With plenty of market anticipation, Apple Inc (AAPL) will report its FQ3 ’15 results on Tuesday this week after the closing bell. Estimize and Wall Street are assuming lower EPS and revenue numbers for FQ2 QoQ. Apple continue to be a market darling with a year-to-date (YTD) capital return of 17.21% compared to the NASDAQ index which has managed to rise 9.77%.

Estimize currently have over 400 estimates for Apple, and are expecting EPS to be $1.85 and revenues to come in at $49.320B. Wall Street, to no surprise are predicting lower figures than Estimize and forecast EPS of $1.79 and revenues of $49.092B.
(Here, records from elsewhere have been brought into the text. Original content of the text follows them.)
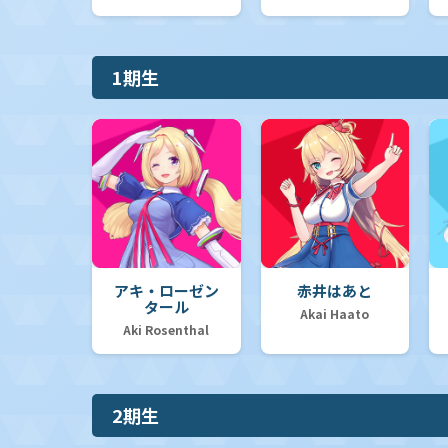
1期生
アキ・ローゼン
赤井はあと
タール
Akai Haato
Aki Rosenthal
2期生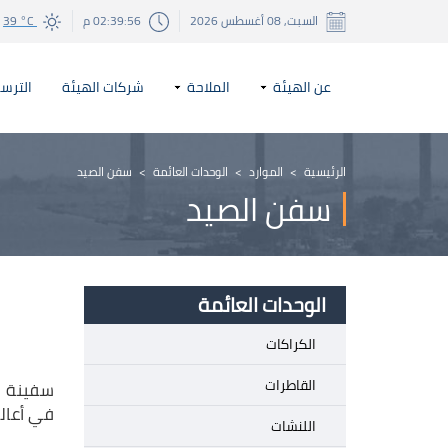
السبت, 08 أغسطس 2026
02:39:56 م
39 °C
عن الهيئة
الملاحة
شركات الهيئة
الترسا
الرئيسية
>
الموارد
>
الوحدات العائمة
>
سفن الصيد
سفن الصيد
الوحدات العائمة
الكراكات
القاطرات
سفينة ال
في أعال
اللنشات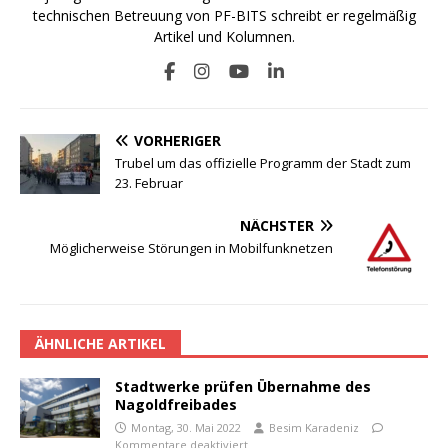
technischen Betreuung von PF-BITS schreibt er regelmäßig
Artikel und Kolumnen.
VORHERIGER
Trubel um das offizielle Programm der Stadt zum
23. Februar
NÄCHSTER
Möglicherweise Störungen in Mobilfunknetzen
ÄHNLICHE ARTIKEL
Stadtwerke prüfen Übernahme des
Nagoldfreibades
Montag, 30. Mai 2022
Besim Karadeniz
Kommentare deaktiviert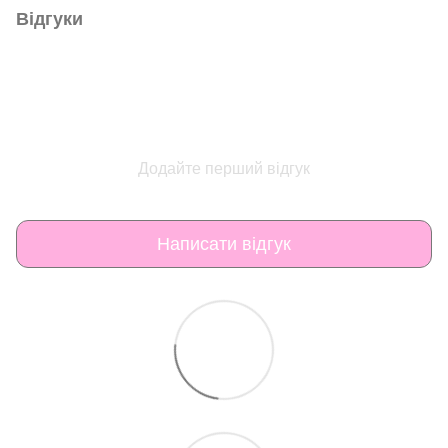
Відгуки
Додайте перший відгук
Написати відгук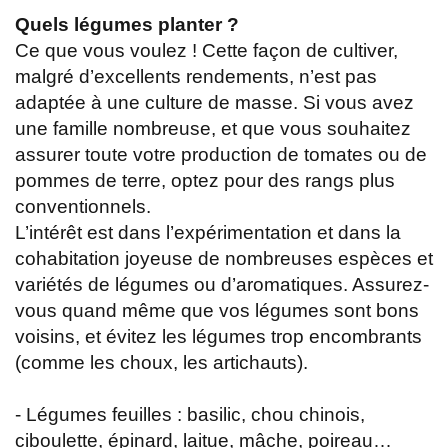
Quels légumes planter ?
Ce que vous voulez ! Cette façon de cultiver,
malgré d’excellents rendements, n’est pas
adaptée à une culture de masse. Si vous avez
une famille nombreuse, et que vous souhaitez
assurer toute votre production de tomates ou de
pommes de terre, optez pour des rangs plus
conventionnels.
L’intérêt est dans l’expérimentation et dans la
cohabitation joyeuse de nombreuses espèces et
variétés de légumes ou d’aromatiques. Assurez-
vous quand même que vos légumes sont bons
voisins, et évitez les légumes trop encombrants
(comme les choux, les artichauts).
- Légumes feuilles : basilic, chou chinois,
ciboulette, épinard, laitue, mâche, poireau…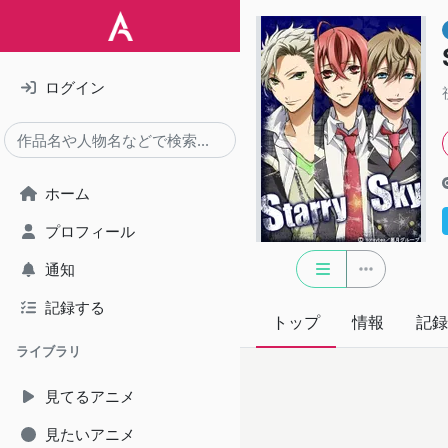
ログイン
ホーム
プロフィール
通知
記録する
トップ
情報
記録
ライブラリ
見てるアニメ
見たいアニメ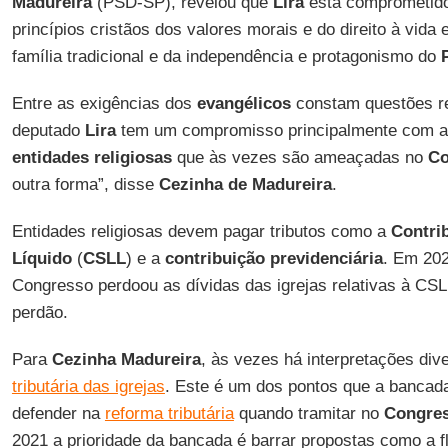
Madureira
(PSD-SP), revelou que
Lira
está comprometido
princípios cristãos dos valores morais e do direito à vida
família tradicional e da independência e protagonismo do
Entre as exigências dos
evangélicos
constam questões re
deputado
Lira
tem um compromisso principalmente com 
entidades religiosas
que às vezes são ameaçadas no
Co
outra forma”, disse
Cezinha de Madureira
.
Entidades religiosas devem pagar tributos como a
Contri
Líquido
(
CSLL
) e a
contribuição previdenciária
. Em 202
Congresso perdoou as dívidas das igrejas relativas à CS
perdão.
Para
Cezinha Madureira
, às vezes há interpretações di
tributária das igrejas
. Este é um dos pontos que a bancad
defender na
reforma tributária
quando tramitar no
Congre
2021 a prioridade da bancada é barrar propostas como a fl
Investors will be eager to hear more information regarding the company’s expansion into China. The opportunity for Apple to increase its revenues through expansion in China is significant, but does not come without risk and investors are aware of this. Domestic threats such as OnePlus and Xiaomi are potential competitors which may limit Apple’s ability to continue to accumulate market share. Further, with the current share market plunge occurring in China and falling consumer confidence, spending on luxury items such as iPhones may feel the pinch in China till all is resolved.